2015-08-10



“Retweet to win” contests on Twitter make the costs of entering sweepstakes incredibly low. There are no forms to fill out, no email lists to sign up for, and no services to cancel. You simply click the retweet button on Twitter and wait to see if you won.

But computer engineer saw that ease as an invitation. Hunter Scott, a computer engineer from Schaumburg, Illinois, decided to build a Twitter bot that would enter every contest it could find. And over nine months, Scott claims to have won a four contests per day, resulting in more than a thousand prizes, Engadget reports.

Scott says the hardest part of the project was keeping the bot from getting banned on Twitter. Twitter has its own policies to prevent spamming, which stops you from following people ad infinitum, and from retweeting at too fast a clip.

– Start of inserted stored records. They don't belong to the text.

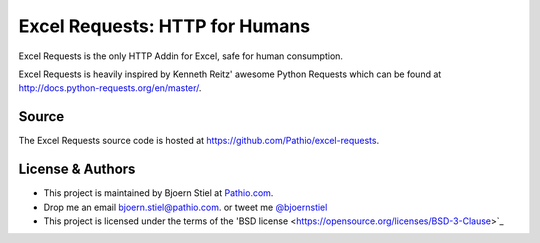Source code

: Excel Requests: HTTP for Humans
===============================

Excel Requests is the only HTTP Addin for Excel, safe for human consumption.

Excel Requests is heavily inspired by Kenneth Reitz' awesome Python Requests which can be found at `http://docs.python-requests.org/en/master/ <http://docs.python-requests.org/en/master/>`_.




Source
-------------

The Excel Requests source code is hosted at `https://github.com/Pathio/excel-requests <https://github.com/Pathio/excel-requests>`_. 



License & Authors
-----------------

- This project is maintained by Bjoern Stiel at `Pathio.com <https://www.pathio.com>`_. 
- Drop me an email `bjoern.stiel@pathio.com <mailto:bjoern.stiel@pathio.com>`_. or tweet me `@bjoernstiel <https://twitter.com/bjoernstiel>`_
- This project is licensed under the terms of the 'BSD license <https://opensource.org/licenses/BSD-3-Clause>`_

This last part could have been particularly damaging for Scott, but he says his Python script was able to take it into account. The bot ended up entering an astounding 165,000 contests.

Scott wasn’t able to claim all the prizes he won — specifically the most valuable prize, a $4,000 trip to New York fashion week. But he did snag off-the-wall goodies like a cowboy hat signed by the cast of a Mexican soap opera.

And Scott's story even has a heartwarming twist. “After a while of winning contests, I realized I could use my bot for good too,” Scott writes. “Lots of people raise money for charities by asking people to retweet. Sometimes they’re fake, but what do I care? I added search terms for tweets like this and had enough bandwidth to retweet every tweet of this kind without going over the rate limit.”